Still - I love his delivery of Jesse’s dialogue; he is consistently funny when clueless.
When Artie rolled into home-ec - my first reaction was “Why aren’t you in class?” Then when the other guys came in behind him playing instruments, I thought, “Why aren’t they in class? Detentions all around!”
Jar of Hearts - Are sad, break-uppy songs really prom-appropriate? Selfish-ass Rachel.
Sam’s pity-dance with Mercedes - You know, they made this big fuckin' point of Mercedes feeling sad, wanting someone to tell her she’s beautiful and ask her to dance and instead of paying that off by introducing a new character, they have Sam do it, using literally word-for-word what she said to Rachel during her lamentation. Even Brittany asking her to dance would have been more dramatically satisfying and she’ll dance with anyone (it’s true, if you look close, you can see her dancing with extras).
Queen Kurt - If it was a joke or intended to humiliate him, why was nobody laughing or smiling when his name was announced? One person goes “woo!” and one person claps, I just saw three people giving him the shitty-eye and everyone else just looks confused.
Santana’s idea of disappearing - I wasn’t aware of Tribeca as some den of lesbianosis. I’ll chalk this up to a small-town girl from Ohio not knowing her gay geography.
Wait - so was the prom just on pause until everyone returned from their little personal dramas?
Cheer up, Quinnie - there’s always next year.
Wouldn’t it be awesome - to see a Lower Deck Episode featuring the backing band and piano player?
Great Lines
Sue - Oh William, I’m devastated; positively horny with grief.
Quinn - Oh, you can get married as many times as you want; you only get one shot at your junior prom.
Brittany - So?

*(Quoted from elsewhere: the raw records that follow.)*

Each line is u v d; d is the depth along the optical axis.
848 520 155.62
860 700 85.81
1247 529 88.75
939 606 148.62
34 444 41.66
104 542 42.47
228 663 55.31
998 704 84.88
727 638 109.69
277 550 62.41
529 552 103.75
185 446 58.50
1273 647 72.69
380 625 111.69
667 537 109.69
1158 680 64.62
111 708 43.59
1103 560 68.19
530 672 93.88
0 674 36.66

I don’t have a date, I’m just going to dance! Then all your dates are going to ignore you and come dance with me, so... all your dates are really my dates.
Lauren - I look like a lemon meringue pie.

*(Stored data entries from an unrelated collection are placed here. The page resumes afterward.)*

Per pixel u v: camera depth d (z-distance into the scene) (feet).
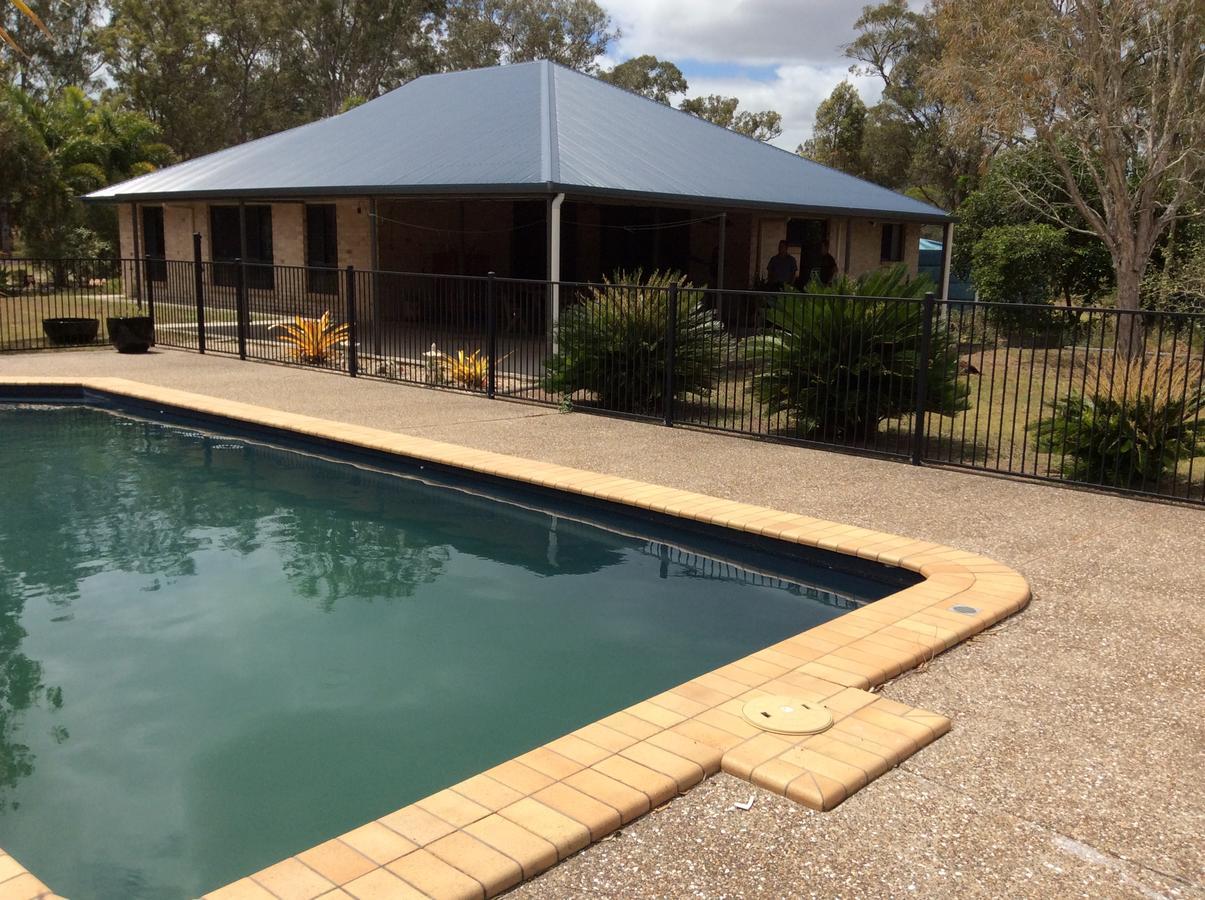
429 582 19.21
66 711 13.70
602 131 57.36
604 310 34.14
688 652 15.83
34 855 10.29
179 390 38.45
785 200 57.16
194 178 68.03
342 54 176.86
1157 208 65.46
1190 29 52.85
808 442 29.14
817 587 19.22
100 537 21.95
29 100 109.09
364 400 36.83
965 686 12.87
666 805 9.95
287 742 12.81
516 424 32.19
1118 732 11.57
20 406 38.63
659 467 25.98
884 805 9.94
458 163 51.01
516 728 13.20
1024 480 25.21
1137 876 8.79
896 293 29.32
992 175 73.46
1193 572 17.72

Brittany - I think you look delicious.
Jesse - How was I supposed to know that I was actually supposed to show up to all those other classes in school? I was majoring in show choir; I just assumed it would be like at Carmel and the school would get some Asian kid to take math and English and scientific for me.
Santana - (after Dave wins prom king) You suck so bad, Quinn Fabray; I won!
Santana - (after losing prom queen) Just because I hate everybody doesn’t mean they have to hate me too!
Rachel - Most girls would be upset about being slapped in the face, but I appreciate the drama of it.
Santana - They must’ve sensed that I’m a lesbian! They must have! Do I smell like a golf course?